Cuando una película llega precedida de un huracán de elogios el riesgo de decepción es elevado porque se crean unas expectativas que la realidad puede rebajar. Déjame salir da la vuelta a la historia típica de la hija que lleva a su novio a conocer a sus padres. Ella es blanca y él es negro. Y la amabilidad familiar (salvo el hermanito cafre, el menos falso de todos) va dando paso poco a poco a inquietantes detalles: algo huele a podrido en esa casa tan aparentemente hospitalaria. Mérito de Jordan Peele es, sin duda, construir su trama tenebrosa con mesura y sin prisas, soltando con inteligente dosificación los momentos en los que la confortable trama doméstica va mostrando sus grietas. Como todos sabemos ya de antemano que estamos ante una película de terror no hay grandes sorpresas aunque sí pellizcos inesperados.

Pero cuesta subirse al carro de los elogios encendidos cuando Peele apuesta por mezclar de forma harto arbitraria e incluso incongruente ingredientes que rebajan la potencia inicial.
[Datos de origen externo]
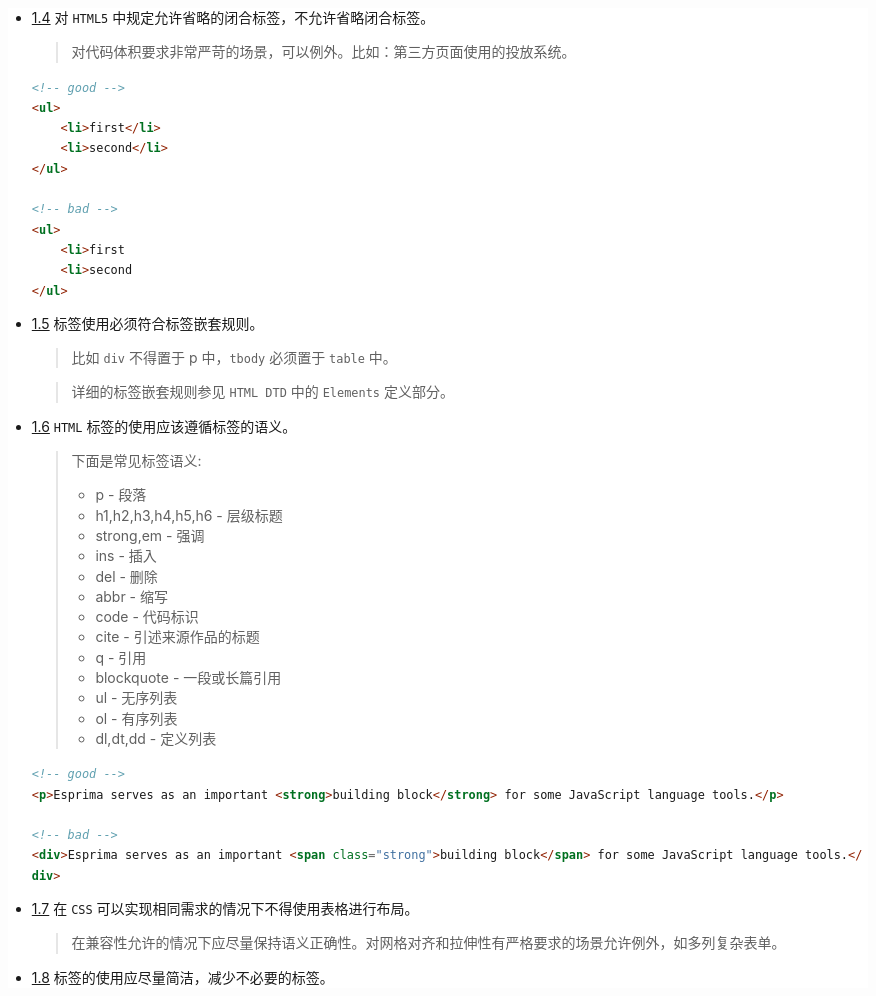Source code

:   - [1.4](#1.4) <a name='1.4'></a> 对 `HTML5` 中规定允许省略的闭合标签，不允许省略闭合标签。

    >对代码体积要求非常严苛的场景，可以例外。比如：第三方页面使用的投放系统。

    ```html
    <!-- good -->
    <ul>
        <li>first</li>
        <li>second</li>
    </ul>

    <!-- bad -->
    <ul>
        <li>first
        <li>second
    </ul>
    ```

  - [1.5](#1.5) <a name='1.5'></a> 标签使用必须符合标签嵌套规则。

      >比如 `div` 不得置于 p 中，`tbody` 必须置于 `table` 中。

      >详细的标签嵌套规则参见 `HTML DTD` 中的 `Elements` 定义部分。

  - [1.6](#1.6) <a name='1.6'></a> `HTML` 标签的使用应该遵循标签的语义。

      >下面是常见标签语义: 
      >  + p - 段落
      >  + h1,h2,h3,h4,h5,h6 - 层级标题
      >  + strong,em - 强调
      >  + ins - 插入
      >  + del - 删除
      >  + abbr - 缩写
      >  + code - 代码标识
      >  + cite - 引述来源作品的标题
      >  + q - 引用
      >  + blockquote - 一段或长篇引用
      >  + ul - 无序列表
      >  + ol - 有序列表
      >  + dl,dt,dd - 定义列表

      ```html
      <!-- good -->
      <p>Esprima serves as an important <strong>building block</strong> for some JavaScript language tools.</p>

      <!-- bad -->
      <div>Esprima serves as an important <span class="strong">building block</span> for some JavaScript language tools.</div>
      ```

  - [1.7](#1.7) <a name='1.7'></a> 在 `CSS` 可以实现相同需求的情况下不得使用表格进行布局。

      >在兼容性允许的情况下应尽量保持语义正确性。对网格对齐和拉伸性有严格要求的场景允许例外，如多列复杂表单。

  - [1.8](#1.8) <a name='1.8'></a> 标签的使用应尽量简洁，减少不必要的标签。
Toda la parte de la hipnosis es un poco ridícula (incluidos los flashes salvadores, los tintineos perversos y los tapones mágicos), y la irrupción de una comunidad que recuerda a los vecinos diabólicos de La semilla del diablo, las pesquisas tontorronas del policía y un giro que minimiza el trasfondo racista para escorarse hacia las villanías de la ciencia hacen tambalearse una propuesta sin duda atractiva con sus cargas de profundidad contra el racismo que invita a seguir la pista a un cineasta con buenas maneras, y que recupera el brío en un desenlace que sí tritura las previsiones del espectador para ofrecer una iracunda andanada a las bienpensantes proclamas de armonía racial.